The flavonoid compound according to any one of claims 2 to 4, wherein the culture supernatant obtained after the microorganism fermentation treatment is further purified by reversed-phase liquid chromatography using a hydrophobic column. Manufacturing method. With this configuration, the flavonoid compound can be isolated very easily.

[0047] The method for producing a flavonoid compound according to any one of claims 2 to 4, wherein the naringin is extracted from citrus peel or capsular membrane. With such a configuration, it is easy to produce flavonoid compounds in large quantities and at low cost.

A flavonoid compound having a structure represented by Chemical formula 3 and obtained by subjecting naringin to microbial fermentation using Aspergillus saitoi. With this configuration, the range of use of naringin can be expanded.

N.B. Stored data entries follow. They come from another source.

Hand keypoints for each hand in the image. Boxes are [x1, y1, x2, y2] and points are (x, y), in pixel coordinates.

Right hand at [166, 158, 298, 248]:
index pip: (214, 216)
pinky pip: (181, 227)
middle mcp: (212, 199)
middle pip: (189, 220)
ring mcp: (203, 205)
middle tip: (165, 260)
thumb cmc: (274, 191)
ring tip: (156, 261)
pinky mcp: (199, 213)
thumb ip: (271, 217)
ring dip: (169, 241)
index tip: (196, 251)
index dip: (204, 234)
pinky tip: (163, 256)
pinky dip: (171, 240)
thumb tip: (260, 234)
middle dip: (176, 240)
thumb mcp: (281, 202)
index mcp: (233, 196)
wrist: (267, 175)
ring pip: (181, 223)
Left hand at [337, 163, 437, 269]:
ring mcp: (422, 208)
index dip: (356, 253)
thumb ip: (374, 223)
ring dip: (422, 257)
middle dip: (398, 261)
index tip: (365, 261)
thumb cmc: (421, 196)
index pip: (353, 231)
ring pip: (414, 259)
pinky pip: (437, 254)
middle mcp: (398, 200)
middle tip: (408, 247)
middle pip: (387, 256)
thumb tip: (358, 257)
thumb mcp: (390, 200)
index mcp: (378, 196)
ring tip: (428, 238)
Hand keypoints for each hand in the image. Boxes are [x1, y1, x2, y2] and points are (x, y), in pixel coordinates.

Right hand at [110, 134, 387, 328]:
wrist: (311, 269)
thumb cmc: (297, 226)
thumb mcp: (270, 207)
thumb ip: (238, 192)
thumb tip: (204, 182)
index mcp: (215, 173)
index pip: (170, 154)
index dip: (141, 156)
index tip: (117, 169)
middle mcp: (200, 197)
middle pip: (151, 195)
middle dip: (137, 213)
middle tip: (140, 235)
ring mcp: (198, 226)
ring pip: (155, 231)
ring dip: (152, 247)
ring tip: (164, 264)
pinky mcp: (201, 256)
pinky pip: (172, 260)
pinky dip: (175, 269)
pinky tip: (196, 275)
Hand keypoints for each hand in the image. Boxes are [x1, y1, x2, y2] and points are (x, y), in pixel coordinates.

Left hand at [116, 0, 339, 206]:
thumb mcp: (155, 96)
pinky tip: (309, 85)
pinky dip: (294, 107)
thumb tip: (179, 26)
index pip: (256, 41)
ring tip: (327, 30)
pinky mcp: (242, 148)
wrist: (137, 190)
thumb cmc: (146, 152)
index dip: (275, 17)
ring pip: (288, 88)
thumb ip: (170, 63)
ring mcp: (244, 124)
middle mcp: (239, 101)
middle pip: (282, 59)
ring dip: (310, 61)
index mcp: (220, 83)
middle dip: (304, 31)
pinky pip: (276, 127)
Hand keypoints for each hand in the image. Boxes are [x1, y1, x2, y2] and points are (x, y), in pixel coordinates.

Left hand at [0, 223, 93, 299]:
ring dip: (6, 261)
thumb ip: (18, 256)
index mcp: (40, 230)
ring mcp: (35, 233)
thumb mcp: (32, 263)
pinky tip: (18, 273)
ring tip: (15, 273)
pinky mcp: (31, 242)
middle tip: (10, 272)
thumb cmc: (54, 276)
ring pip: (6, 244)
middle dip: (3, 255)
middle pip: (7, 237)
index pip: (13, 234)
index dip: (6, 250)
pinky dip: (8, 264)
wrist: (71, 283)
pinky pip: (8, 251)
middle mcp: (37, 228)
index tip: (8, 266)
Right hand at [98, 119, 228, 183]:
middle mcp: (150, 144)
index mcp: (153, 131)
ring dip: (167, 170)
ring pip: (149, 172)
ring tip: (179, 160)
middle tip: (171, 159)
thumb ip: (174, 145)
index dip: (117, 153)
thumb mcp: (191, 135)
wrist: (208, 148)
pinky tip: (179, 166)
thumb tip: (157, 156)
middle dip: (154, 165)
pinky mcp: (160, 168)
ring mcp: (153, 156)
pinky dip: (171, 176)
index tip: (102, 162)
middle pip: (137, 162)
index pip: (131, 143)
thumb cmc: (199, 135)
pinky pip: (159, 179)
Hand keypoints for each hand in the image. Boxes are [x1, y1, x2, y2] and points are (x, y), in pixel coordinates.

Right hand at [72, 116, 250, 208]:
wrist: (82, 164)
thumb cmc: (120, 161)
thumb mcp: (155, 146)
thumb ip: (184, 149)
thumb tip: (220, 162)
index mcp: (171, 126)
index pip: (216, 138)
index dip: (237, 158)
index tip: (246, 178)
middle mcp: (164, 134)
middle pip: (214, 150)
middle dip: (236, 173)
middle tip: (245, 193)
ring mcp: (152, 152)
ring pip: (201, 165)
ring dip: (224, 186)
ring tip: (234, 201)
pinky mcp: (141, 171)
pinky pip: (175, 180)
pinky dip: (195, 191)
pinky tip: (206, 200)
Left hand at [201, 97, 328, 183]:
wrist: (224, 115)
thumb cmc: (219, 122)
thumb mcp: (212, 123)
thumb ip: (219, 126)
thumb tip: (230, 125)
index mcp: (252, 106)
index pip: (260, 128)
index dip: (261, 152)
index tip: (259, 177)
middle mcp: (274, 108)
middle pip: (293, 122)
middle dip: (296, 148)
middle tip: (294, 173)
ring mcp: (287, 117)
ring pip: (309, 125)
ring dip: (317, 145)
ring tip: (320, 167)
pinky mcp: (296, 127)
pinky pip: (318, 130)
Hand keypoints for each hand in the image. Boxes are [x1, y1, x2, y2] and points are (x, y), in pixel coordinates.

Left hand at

A flavonoid compound having a structure represented by Chemical Formula 4 and obtained by subjecting naringin to microbial fermentation using Aspergillus saitoi. With this configuration, the range of use of naringin can be expanded.

[0050]

As described above in detail, according to the present invention, the following effects can be obtained. According to the flavonoid compound of the first aspect of the invention, the range of use of naringin can be expanded.

According to the method for producing a flavonoid compound according to the second to fourth aspects of the present invention, a flavonoid compound capable of expanding the range of use of naringin can be easily produced.

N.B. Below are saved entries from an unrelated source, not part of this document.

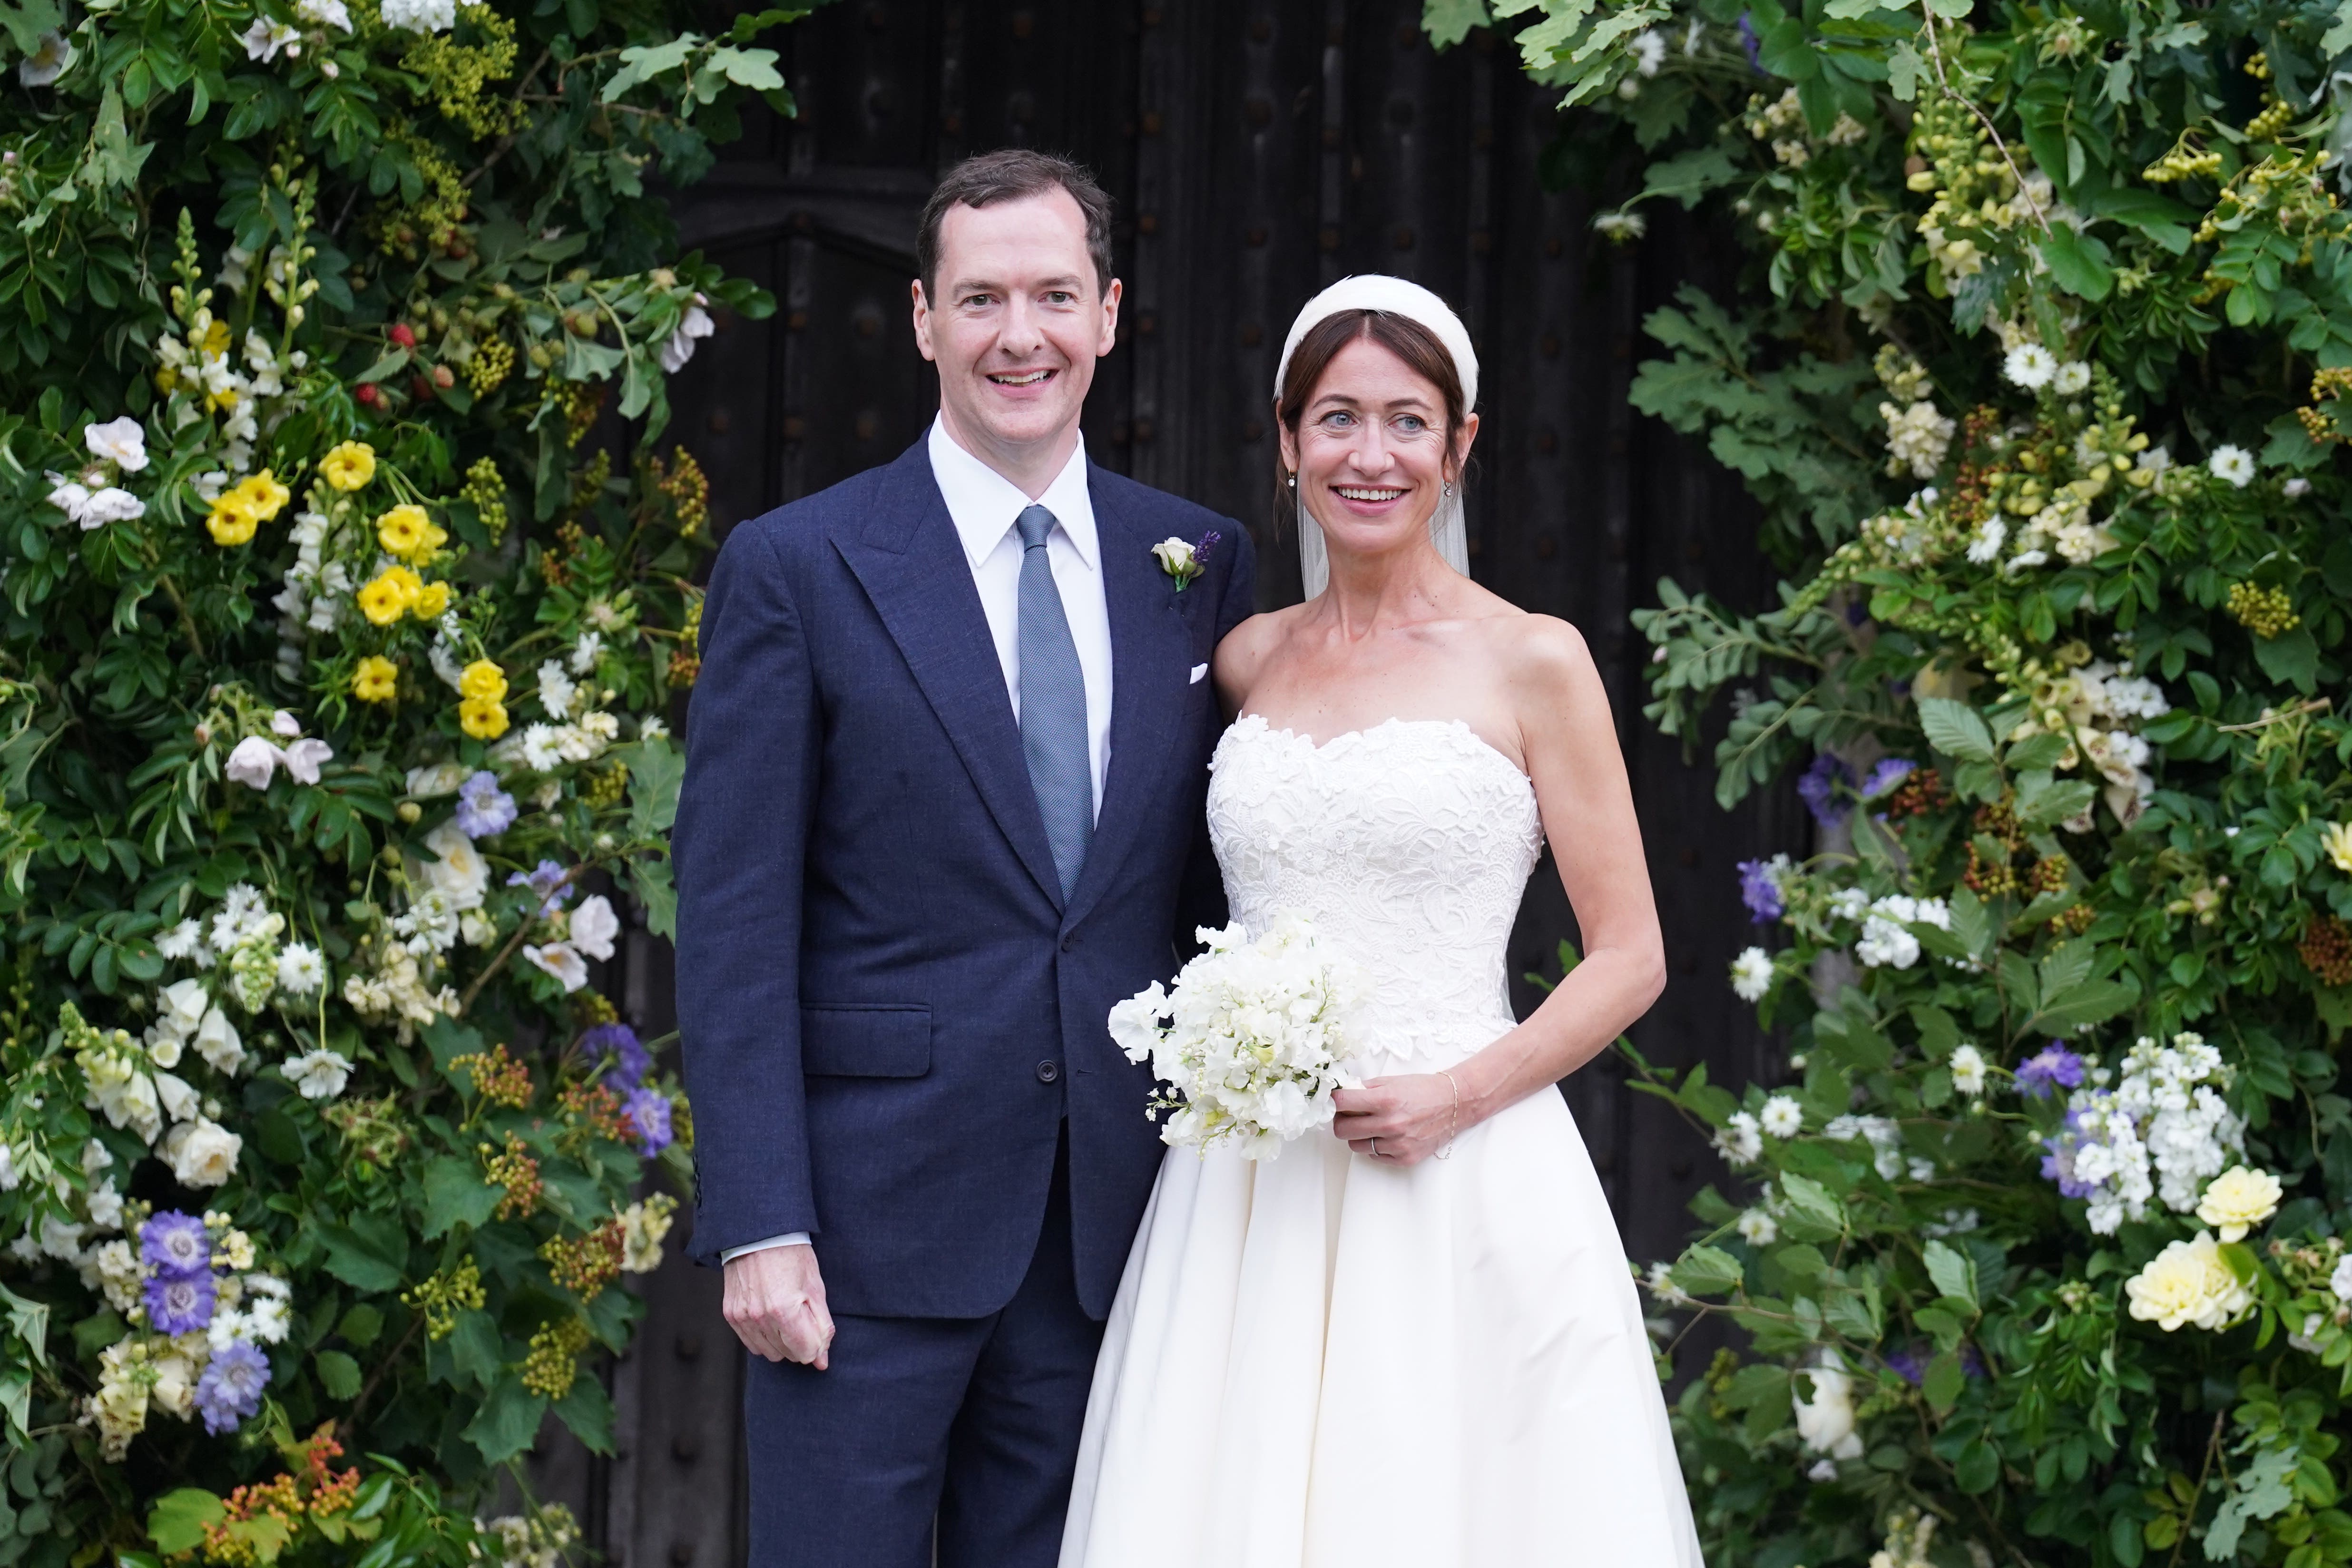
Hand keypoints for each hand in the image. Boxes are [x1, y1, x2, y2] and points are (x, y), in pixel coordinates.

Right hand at [723, 1245, 834, 1368]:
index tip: (817, 1327)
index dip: (817, 1343)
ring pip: (770, 1353)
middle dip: (801, 1342)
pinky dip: (764, 1337)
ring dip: (782, 1342)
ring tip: (786, 1315)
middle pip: (789, 1355)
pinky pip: (751, 1344)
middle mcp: (760, 1318)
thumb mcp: (815, 1287)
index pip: (807, 1352)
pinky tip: (771, 1317)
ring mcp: (743, 1317)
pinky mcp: (731, 1315)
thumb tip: (822, 1361)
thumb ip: (821, 1327)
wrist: (759, 1234)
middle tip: (803, 1315)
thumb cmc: (792, 1255)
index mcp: (785, 1310)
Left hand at [1332, 1072, 1461, 1166]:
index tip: (1337, 1100)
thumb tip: (1341, 1094)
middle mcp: (1390, 1124)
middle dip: (1340, 1121)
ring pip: (1356, 1146)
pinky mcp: (1405, 1158)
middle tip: (1347, 1116)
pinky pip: (1375, 1156)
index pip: (1341, 1103)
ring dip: (1359, 1135)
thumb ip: (1364, 1089)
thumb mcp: (1391, 1081)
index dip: (1335, 1101)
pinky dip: (1376, 1147)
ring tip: (1372, 1125)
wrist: (1454, 1104)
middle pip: (1342, 1130)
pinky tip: (1387, 1136)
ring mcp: (1398, 1144)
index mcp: (1385, 1100)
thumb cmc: (1423, 1090)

──────────────────────────────────────────────────続 き Continued on the front page (51) Int.Cl. ⁷ Identification FI FI Theme Court ゛ (Reference) C12R 1:66) (72) Inventor Yoshiaki Miyake 45-2, Kumanosho, Shishakatsu, Nishi-Kasugai-gun, Aichi Prefecture (72) Inventor Toshihiko Osawa, 2615-409, Tokugawacho, Higashi-ku, Nagoya, Aichi Prefecture (72) Inventor Kenichiro Minato 164-203, Ichikikimachi, Nishi-ku, Nagoya-shi, Aichi F-term (reference) 4B064 AE46 CA05 CB07 CB12 CC21 DA01 DA10 4C062 EE54 4C086 AA03 BA08 ZC37 ZC41

Claims (4)

[Claims] 1. A flavonoid compound having a structure represented by the following chemical formula 1 and obtained by subjecting naringin to microbial fermentation using Aspergillus saitoi. Embedded image However, R1 is hydrogen and R2 is a hydroxyl group, or R1 is a hydroxyl group and R2 is hydrogen. 2. A method for producing a flavonoid compound according to claim 1, wherein naringin is added to Aspergillus cytoii.
A method for producing a flavonoid compound, comprising subjecting said naringin to microbial conversion to produce a flavonoid compound by subjecting said naringin to microbial fermentation treatment in saitoi). 3. The microbial fermentation treatment includes the steps of: culturing a medium containing naringin and Aspergillus cytoii with shaking; performing a mycelial culturing step for microbial conversion of naringenin to naringenin from vegetative mycelium of Aspergillus cytoii; 3. The method for producing a flavonoid compound according to claim 2, wherein the spore formation step of microbial conversion of the flavonoid compound from naringenin in the medium is performed while spore formation is promoted from the vegetative hypha. 4. The method for producing a flavonoid compound according to claim 3, wherein a preliminary culture step of shaking culture of a medium containing Aspergillus cytoii is performed prior to the mycelium culture step.